A Penny For My Thoughts

Heart Attack

By Paul Wein

Have you ever had a life changing experience? Something that made you stop and take a long hard look at your life and see if it was going as you planned? I did. I had an experience that changed my life.

I woke up one morning last December to feel my heart pounding incredibly hard and fast. I didn’t know what to do, so I went to the doctor. When he gave me an EKG, the printout resembled a Geiger counter during an earthquake. I was then rushed to Methodist Hospital where they clocked my heart at 192 beats-per-minute (a normal heart beats anywhere from 60 to 80 times a minute).

Needless to say, I was terrified. I didn’t know what was happening, or what was going to happen to me. “Is this it?” I thought. “Am I going to die?” I asked? I started to cry. I couldn’t believe it.

As they were pumping me full of medication to slow my heart, I began to think about all the things I have not done, all the people I haven’t met, and all the places I’ve never been. “So much to do, so much to still be done.” I told myself. “I’m only 26 years old, not yet, not yet...”

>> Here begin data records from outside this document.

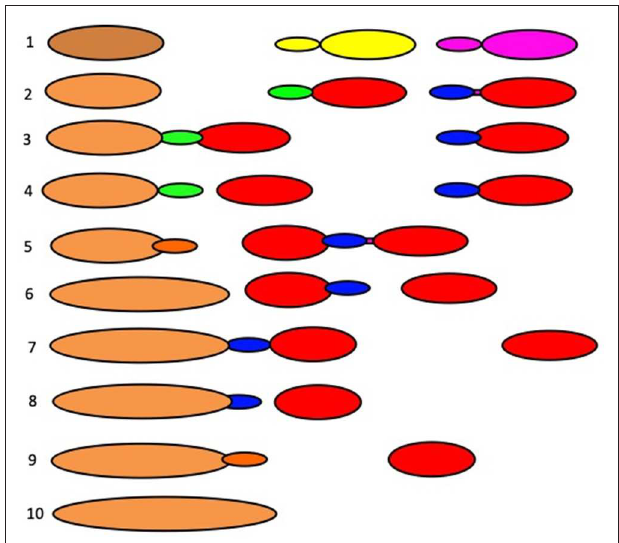
FIGURE 10 | The scheme explains why the Golgi complex disappears after block of cargo exit from the ER in S. cerevisiae . The postulates are the same as in Figure 9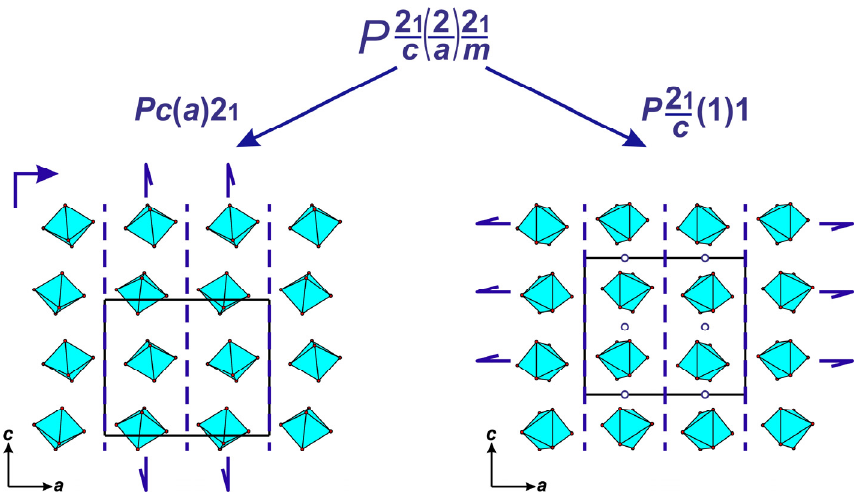
Figure 2. Different symmetry operators that may be active in the L 2 n type layer: the 2 1 screw axis parallel to c [– – 2 1 ] (left) and inversion centers and the 2 1 screw axis parallel to a [2 1 – –] (right). In accordance with the NFZ relation [27,28], there is only one kind of the ( L 2 n , L 2 n +1 , L 2 n +2 ) triples and two kinds of the ( L 2 n -1 , L 2 n , L 2 n +1 ) triples. Consequently, the smallest possible number of different triples in a structure is two and only two MDO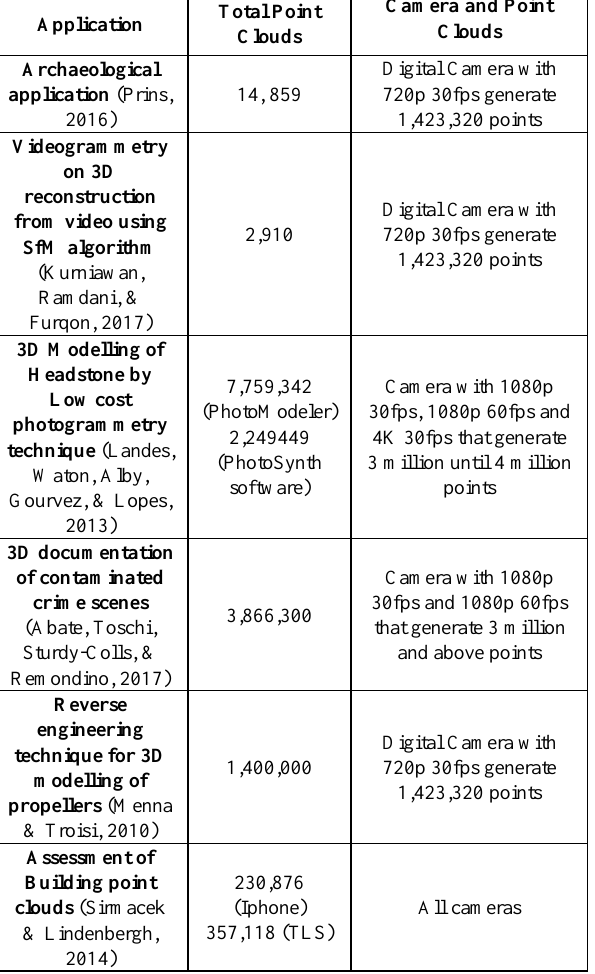
Table 8. Other application with total point clouds and camera specifications’ point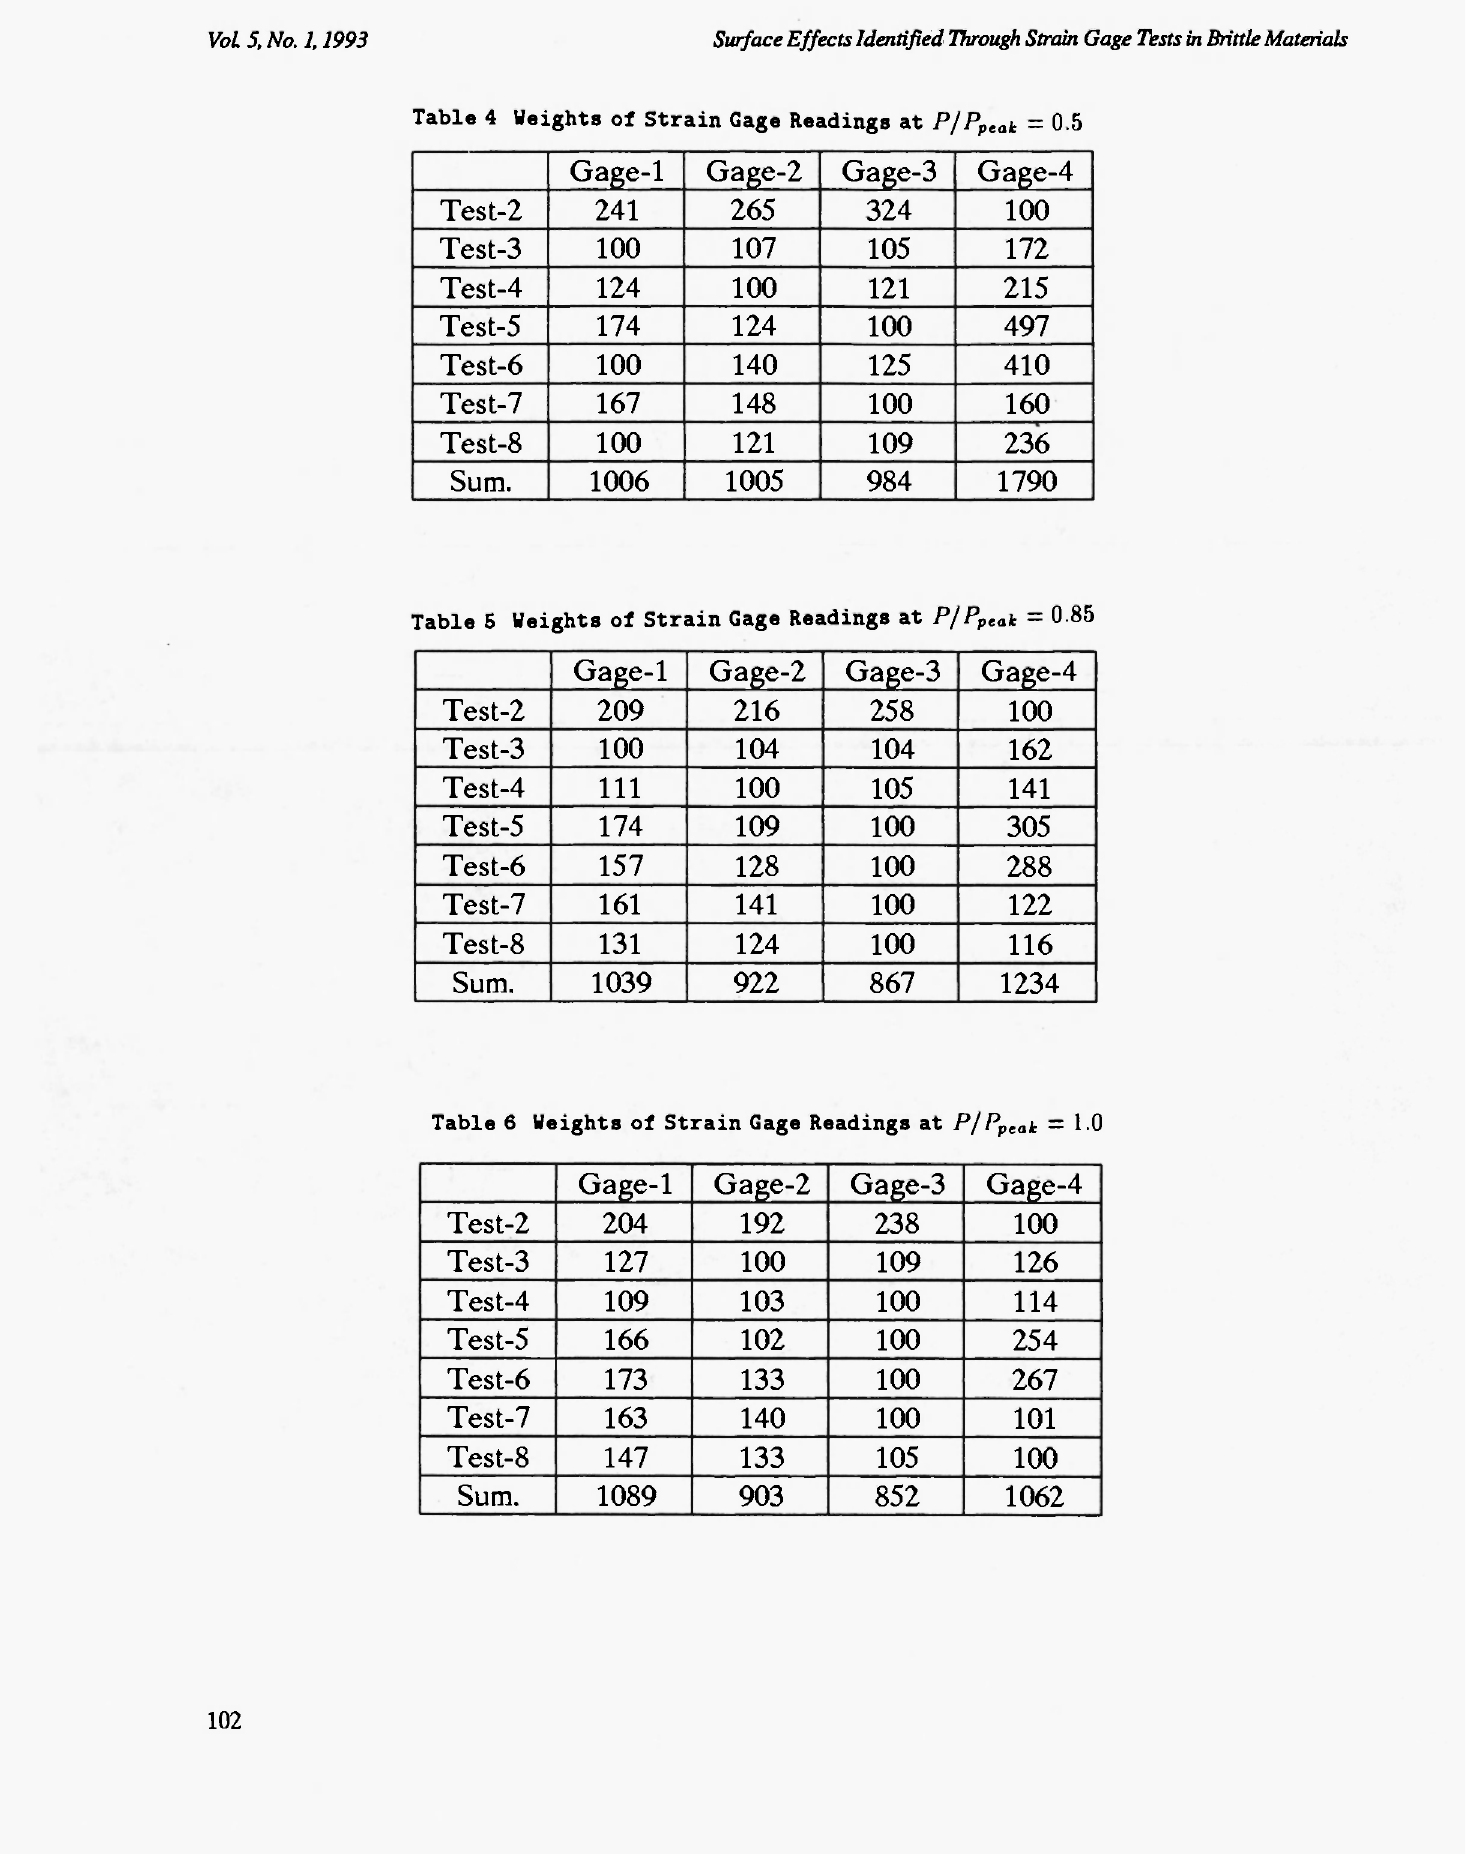
Table 4 Weights oi Strain Gage Readings at P/P peak = 0.5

Obviously, by me writing this column, I made it through that experience.

What brought it on was a variety of things: stress, the wrong diet, and the fact that my father had a heart attack at age 38. I guess I now have one more thing in common with my dad. I am telling you all of this not for sympathy, but as a warning. Have you taken a look at your life lately? Is it going as you planned?

Look, I’m 26, I have many years ahead of me. But it took this experience to show that to me. Since my “heart attack,” I have totally changed my life. I have tied up many loose ends that have been lingering in my life for some time. If our lives were a library, and each event in our lives were a book, I’m sure there are some “books” that remain open, due to a lack of closure. So I looked at all of my open “books,” and closed them. (I suggest you do the same). I have also made some great new friends, redecorated my apartment and, most importantly, gotten rid of most of the things in my life that caused me stress.

If I can offer you any advice, it is this: if today is the first day of the rest of your life, don’t wait until the eleventh hour to look at your life and realize there is so much you have left to do – just do it. Remember, not many of us get a second chance. I did, and I’m not putting it to waste.

It’s your life, make the best of it...I plan to.